__Task directions__.
Output the lines below word for word, leaving nothing out.

[Dataset items]
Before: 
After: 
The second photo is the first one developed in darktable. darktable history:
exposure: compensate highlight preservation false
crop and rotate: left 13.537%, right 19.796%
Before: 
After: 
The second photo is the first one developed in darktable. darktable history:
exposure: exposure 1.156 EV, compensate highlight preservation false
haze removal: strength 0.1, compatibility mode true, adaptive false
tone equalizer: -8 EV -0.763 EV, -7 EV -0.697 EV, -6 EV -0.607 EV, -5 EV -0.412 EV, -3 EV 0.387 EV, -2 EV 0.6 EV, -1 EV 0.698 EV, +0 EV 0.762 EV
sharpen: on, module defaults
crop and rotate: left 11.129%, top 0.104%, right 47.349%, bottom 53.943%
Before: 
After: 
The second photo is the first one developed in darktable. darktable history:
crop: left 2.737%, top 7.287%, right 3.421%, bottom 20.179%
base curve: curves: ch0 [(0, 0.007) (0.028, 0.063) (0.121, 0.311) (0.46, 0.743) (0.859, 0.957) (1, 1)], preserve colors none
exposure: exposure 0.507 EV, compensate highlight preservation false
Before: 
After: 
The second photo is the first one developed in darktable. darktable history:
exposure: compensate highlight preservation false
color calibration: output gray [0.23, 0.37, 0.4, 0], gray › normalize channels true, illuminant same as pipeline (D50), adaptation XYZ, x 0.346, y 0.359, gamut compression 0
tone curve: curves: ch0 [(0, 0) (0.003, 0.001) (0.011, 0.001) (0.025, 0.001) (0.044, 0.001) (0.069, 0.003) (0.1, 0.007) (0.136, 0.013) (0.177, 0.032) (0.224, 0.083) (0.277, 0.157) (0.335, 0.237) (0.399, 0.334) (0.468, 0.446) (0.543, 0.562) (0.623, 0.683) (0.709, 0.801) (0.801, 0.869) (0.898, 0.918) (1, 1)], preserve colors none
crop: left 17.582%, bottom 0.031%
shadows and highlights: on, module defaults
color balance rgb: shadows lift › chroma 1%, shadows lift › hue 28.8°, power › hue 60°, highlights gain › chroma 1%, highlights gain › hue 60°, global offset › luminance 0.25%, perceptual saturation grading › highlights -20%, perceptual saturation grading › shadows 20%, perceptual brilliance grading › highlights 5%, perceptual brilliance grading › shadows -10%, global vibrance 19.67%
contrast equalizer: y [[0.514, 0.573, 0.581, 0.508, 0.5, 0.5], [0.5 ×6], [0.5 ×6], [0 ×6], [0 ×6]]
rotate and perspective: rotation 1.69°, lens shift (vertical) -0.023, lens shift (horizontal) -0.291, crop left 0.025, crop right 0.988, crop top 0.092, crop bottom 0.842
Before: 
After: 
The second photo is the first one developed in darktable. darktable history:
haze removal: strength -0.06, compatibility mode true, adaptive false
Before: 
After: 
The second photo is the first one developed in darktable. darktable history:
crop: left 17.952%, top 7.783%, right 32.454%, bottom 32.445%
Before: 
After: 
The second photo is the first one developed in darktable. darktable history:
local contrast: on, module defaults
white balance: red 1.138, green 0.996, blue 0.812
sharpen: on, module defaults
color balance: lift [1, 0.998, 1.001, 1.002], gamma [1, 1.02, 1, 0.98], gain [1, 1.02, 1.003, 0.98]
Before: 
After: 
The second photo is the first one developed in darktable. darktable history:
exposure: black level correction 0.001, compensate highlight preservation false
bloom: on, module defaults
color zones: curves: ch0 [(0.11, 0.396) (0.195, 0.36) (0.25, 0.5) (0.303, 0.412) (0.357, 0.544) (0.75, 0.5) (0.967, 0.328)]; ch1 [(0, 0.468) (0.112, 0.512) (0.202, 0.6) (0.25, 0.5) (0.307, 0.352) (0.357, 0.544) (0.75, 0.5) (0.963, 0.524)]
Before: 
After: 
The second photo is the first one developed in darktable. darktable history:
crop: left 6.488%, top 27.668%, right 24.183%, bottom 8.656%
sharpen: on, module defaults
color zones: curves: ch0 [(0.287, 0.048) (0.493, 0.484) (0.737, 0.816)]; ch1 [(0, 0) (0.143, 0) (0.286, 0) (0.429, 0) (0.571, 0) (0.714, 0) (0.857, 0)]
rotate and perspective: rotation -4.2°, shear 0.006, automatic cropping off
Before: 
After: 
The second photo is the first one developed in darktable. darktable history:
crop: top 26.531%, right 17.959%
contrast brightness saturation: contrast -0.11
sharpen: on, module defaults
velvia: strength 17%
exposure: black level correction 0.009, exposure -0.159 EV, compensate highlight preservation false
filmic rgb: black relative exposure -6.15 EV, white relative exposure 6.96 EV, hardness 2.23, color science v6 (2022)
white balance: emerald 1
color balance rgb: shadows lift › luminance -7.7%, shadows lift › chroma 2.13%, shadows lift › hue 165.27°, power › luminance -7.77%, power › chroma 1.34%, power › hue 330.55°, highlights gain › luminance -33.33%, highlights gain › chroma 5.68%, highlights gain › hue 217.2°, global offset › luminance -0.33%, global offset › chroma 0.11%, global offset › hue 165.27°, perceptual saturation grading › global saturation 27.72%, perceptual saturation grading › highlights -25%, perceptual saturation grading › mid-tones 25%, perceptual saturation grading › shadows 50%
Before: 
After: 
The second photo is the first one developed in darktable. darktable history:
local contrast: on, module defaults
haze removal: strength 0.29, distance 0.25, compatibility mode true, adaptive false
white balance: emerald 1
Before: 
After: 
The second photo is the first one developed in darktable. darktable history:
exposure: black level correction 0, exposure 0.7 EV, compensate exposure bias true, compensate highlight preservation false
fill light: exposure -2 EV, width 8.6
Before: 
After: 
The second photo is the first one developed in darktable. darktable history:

__Answer in full__.
Before: 
After: 
The second photo is the first one developed in darktable. darktable history:
exposure: compensate highlight preservation false
crop and rotate: left 13.537%, right 19.796%
Before: 
After: 
The second photo is the first one developed in darktable. darktable history:
exposure: exposure 1.156 EV, compensate highlight preservation false
haze removal: strength 0.1, compatibility mode true, adaptive false
tone equalizer: -8 EV -0.763 EV, -7 EV -0.697 EV, -6 EV -0.607 EV, -5 EV -0.412 EV, -3 EV 0.387 EV, -2 EV 0.6 EV, -1 EV 0.698 EV, +0 EV 0.762 EV
sharpen: on, module defaults
crop and rotate: left 11.129%, top 0.104%, right 47.349%, bottom 53.943%
Before: 
After: 
The second photo is the first one developed in darktable. darktable history:
crop: left 2.737%, top 7.287%, right 3.421%, bottom 20.179%
base curve: curves: ch0 [(0, 0.007) (0.028, 0.063) (0.121, 0.311) (0.46, 0.743) (0.859, 0.957) (1, 1)], preserve colors none
exposure: exposure 0.507 EV, compensate highlight preservation false
Before: 
After: 
The second photo is the first one developed in darktable. darktable history:
exposure: compensate highlight preservation false
color calibration: output gray [0.23, 0.37, 0.4, 0], gray › normalize channels true, illuminant same as pipeline (D50), adaptation XYZ, x 0.346, y 0.359, gamut compression 0
tone curve: curves: ch0 [(0, 0) (0.003, 0.001) (0.011, 0.001) (0.025, 0.001) (0.044, 0.001) (0.069, 0.003) (0.1, 0.007) (0.136, 0.013) (0.177, 0.032) (0.224, 0.083) (0.277, 0.157) (0.335, 0.237) (0.399, 0.334) (0.468, 0.446) (0.543, 0.562) (0.623, 0.683) (0.709, 0.801) (0.801, 0.869) (0.898, 0.918) (1, 1)], preserve colors none
crop: left 17.582%, bottom 0.031%
shadows and highlights: on, module defaults
color balance rgb: shadows lift › chroma 1%, shadows lift › hue 28.8°, power › hue 60°, highlights gain › chroma 1%, highlights gain › hue 60°, global offset › luminance 0.25%, perceptual saturation grading › highlights -20%, perceptual saturation grading › shadows 20%, perceptual brilliance grading › highlights 5%, perceptual brilliance grading › shadows -10%, global vibrance 19.67%
contrast equalizer: y [[0.514, 0.573, 0.581, 0.508, 0.5, 0.5], [0.5 ×6], [0.5 ×6], [0 ×6], [0 ×6]]
rotate and perspective: rotation 1.69°, lens shift (vertical) -0.023, lens shift (horizontal) -0.291, crop left 0.025, crop right 0.988, crop top 0.092, crop bottom 0.842
Before: 
After: 
The second photo is the first one developed in darktable. darktable history:
haze removal: strength -0.06, compatibility mode true, adaptive false
Before: 
After: 
The second photo is the first one developed in darktable. darktable history:
crop: left 17.952%, top 7.783%, right 32.454%, bottom 32.445%
Before: 
After: 
The second photo is the first one developed in darktable. darktable history:
local contrast: on, module defaults
white balance: red 1.138, green 0.996, blue 0.812
sharpen: on, module defaults
color balance: lift [1, 0.998, 1.001, 1.002], gamma [1, 1.02, 1, 0.98], gain [1, 1.02, 1.003, 0.98]
Before: 
After: 
The second photo is the first one developed in darktable. darktable history:
exposure: black level correction 0.001, compensate highlight preservation false
bloom: on, module defaults
color zones: curves: ch0 [(0.11, 0.396) (0.195, 0.36) (0.25, 0.5) (0.303, 0.412) (0.357, 0.544) (0.75, 0.5) (0.967, 0.328)]; ch1 [(0, 0.468) (0.112, 0.512) (0.202, 0.6) (0.25, 0.5) (0.307, 0.352) (0.357, 0.544) (0.75, 0.5) (0.963, 0.524)]
Before: 
After: 
The second photo is the first one developed in darktable. darktable history:
crop: left 6.488%, top 27.668%, right 24.183%, bottom 8.656%
sharpen: on, module defaults
color zones: curves: ch0 [(0.287, 0.048) (0.493, 0.484) (0.737, 0.816)]; ch1 [(0, 0) (0.143, 0) (0.286, 0) (0.429, 0) (0.571, 0) (0.714, 0) (0.857, 0)]
rotate and perspective: rotation -4.2°, shear 0.006, automatic cropping off
Before: 
After: 
The second photo is the first one developed in darktable. darktable history:
crop: top 26.531%, right 17.959%
contrast brightness saturation: contrast -0.11
sharpen: on, module defaults
velvia: strength 17%
exposure: black level correction 0.009, exposure -0.159 EV, compensate highlight preservation false
filmic rgb: black relative exposure -6.15 EV, white relative exposure 6.96 EV, hardness 2.23, color science v6 (2022)
white balance: emerald 1
color balance rgb: shadows lift › luminance -7.7%, shadows lift › chroma 2.13%, shadows lift › hue 165.27°, power › luminance -7.77%, power › chroma 1.34%, power › hue 330.55°, highlights gain › luminance -33.33%, highlights gain › chroma 5.68%, highlights gain › hue 217.2°, global offset › luminance -0.33%, global offset › chroma 0.11%, global offset › hue 165.27°, perceptual saturation grading › global saturation 27.72%, perceptual saturation grading › highlights -25%, perceptual saturation grading › mid-tones 25%, perceptual saturation grading › shadows 50%
Before: 
After: 
The second photo is the first one developed in darktable. darktable history:
local contrast: on, module defaults
haze removal: strength 0.29, distance 0.25, compatibility mode true, adaptive false
white balance: emerald 1
Before: 
After: 
The second photo is the first one developed in darktable. darktable history:
exposure: black level correction 0, exposure 0.7 EV, compensate exposure bias true, compensate highlight preservation false
fill light: exposure -2 EV, width 8.6
Before: 
After: 
The second photo is the first one developed in darktable. darktable history:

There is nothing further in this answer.